SHINE Mural Festival turns campus into canvas 

A view of Fluid Structures from the University Student Center.

Photo by Suzanne Townsend | The Crow’s Nest.


By Suzanne Townsend

This year the SHINE Mural Festival is shining on the University of South Florida St. Petersburg campus. At the intersection of Second Street and Sixth Avenue South you can now find the campus’s latest public artwork titled “Fluid Structures.” 

The SHINE festival has been keeping St. Petersburg vibrant since 2015. It is produced by the St. Petersburg Arts Alliance with the mission of “revitalizing areas, inspiring dialogue, and uniting our community.” This year visiting graphic arts Professor Jay Giroux and a team of eight students and two of Giroux’s team members were a part of it. On Oct. 14 you could find the group hard at work stenciling, priming and painting the road outside of the University Student Center. 

One of the participating students is RJ Martin, an architecture major who helped out on the project. “It’s fun planning…I cut the stencils for it.
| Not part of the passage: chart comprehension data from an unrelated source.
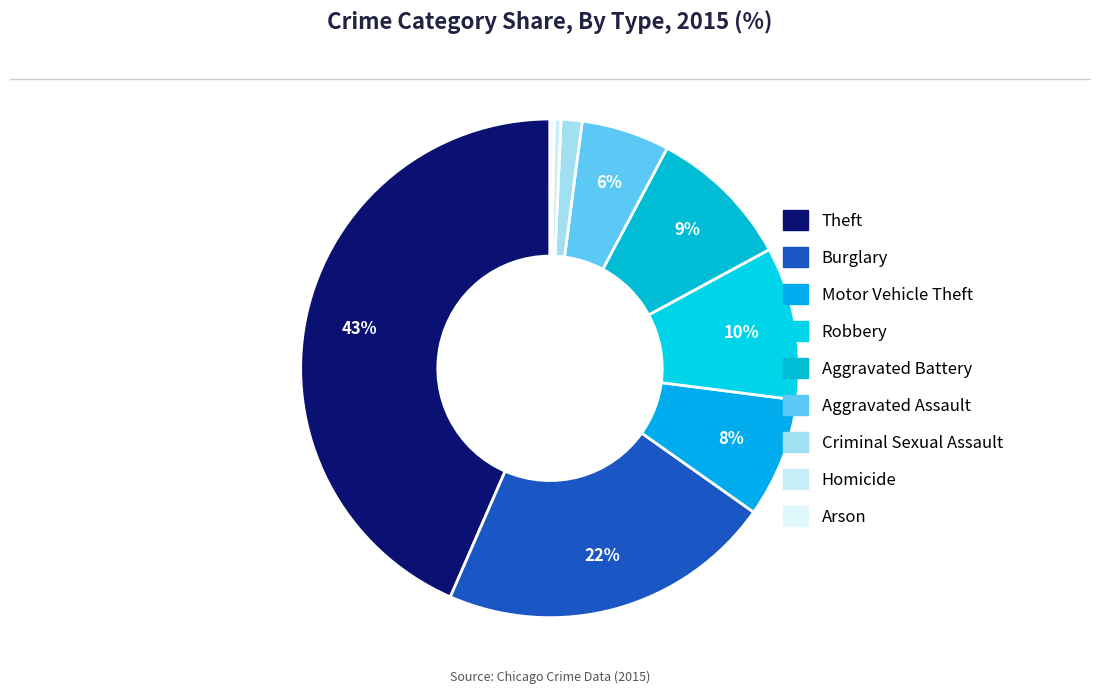

Is it true that Robbery is 1% of the pie?

False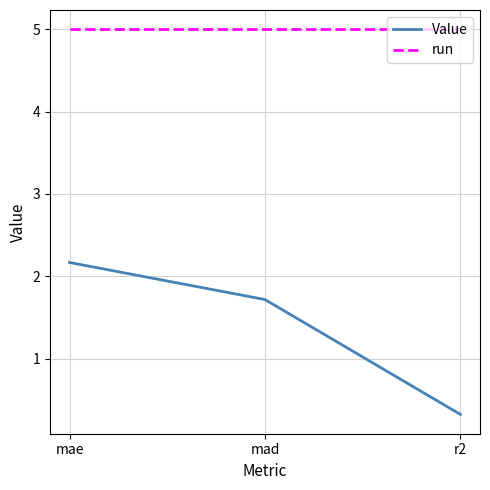

True or false: Value has a value of 0.7 at mad.

False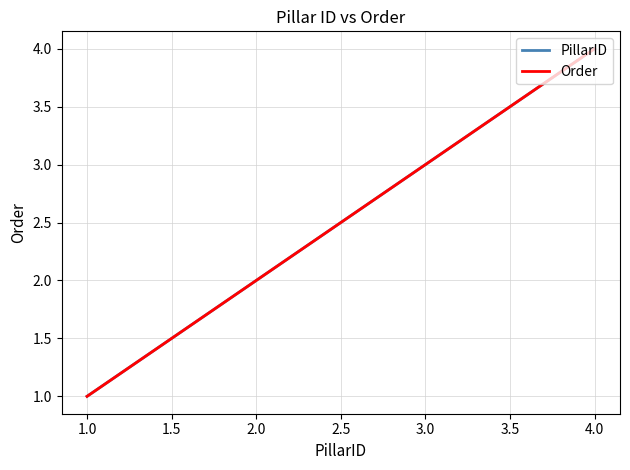

Is this an area chart (filled region under the line)?

No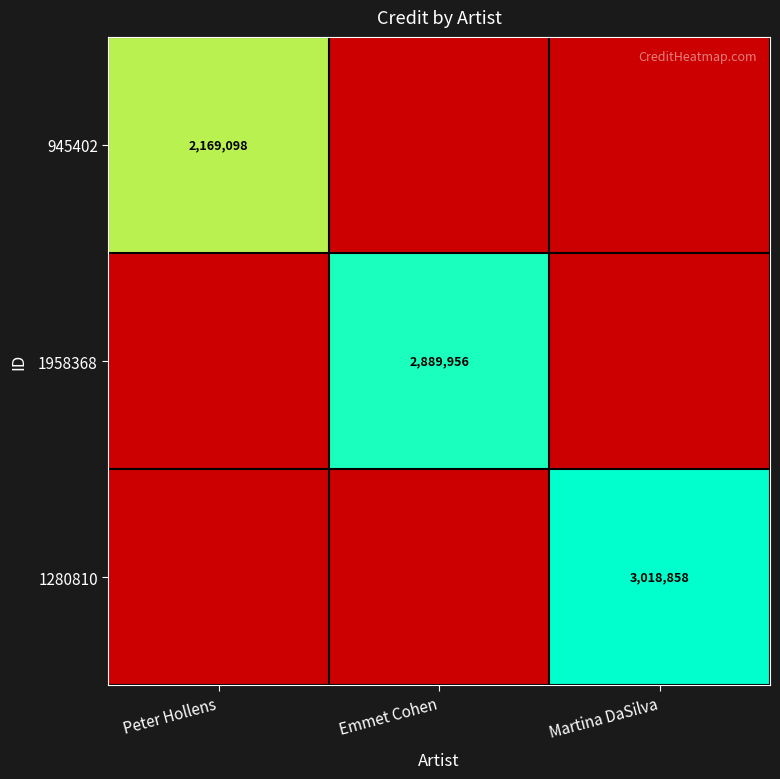

The 1280810 series shows 4172466 at Martina DaSilva. True or false?

False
It’s a good feeling to be able to point out to people, ‘Hey I worked on that,’” Martin said in a USF Newsroom video. 

The oxymoronic title “Fluid Structures” is appropriate for the work’s modernist motif which includes abstract geometric and curvaceous shapes in green, orange, red and white. Giroux explains that these big shapes are simple and easy on the eyes.  

“A lot of direction for all these street murals, as far as the way that we take, it is built with efficiency, so everything’s kinda gotta be on a grid, everythings gotta be relatively simple to not only draw out but paint.” 

Giroux also points out that an added benefit of the artwork is that it is traffic calming. “Not only is it a beautiful mural but it will help calm traffic and prevent any kind of pedestrian accidents.”  

“Fluid Structures” will now join the other campus murals that can be found on the Harbor Hall and Piano buildings.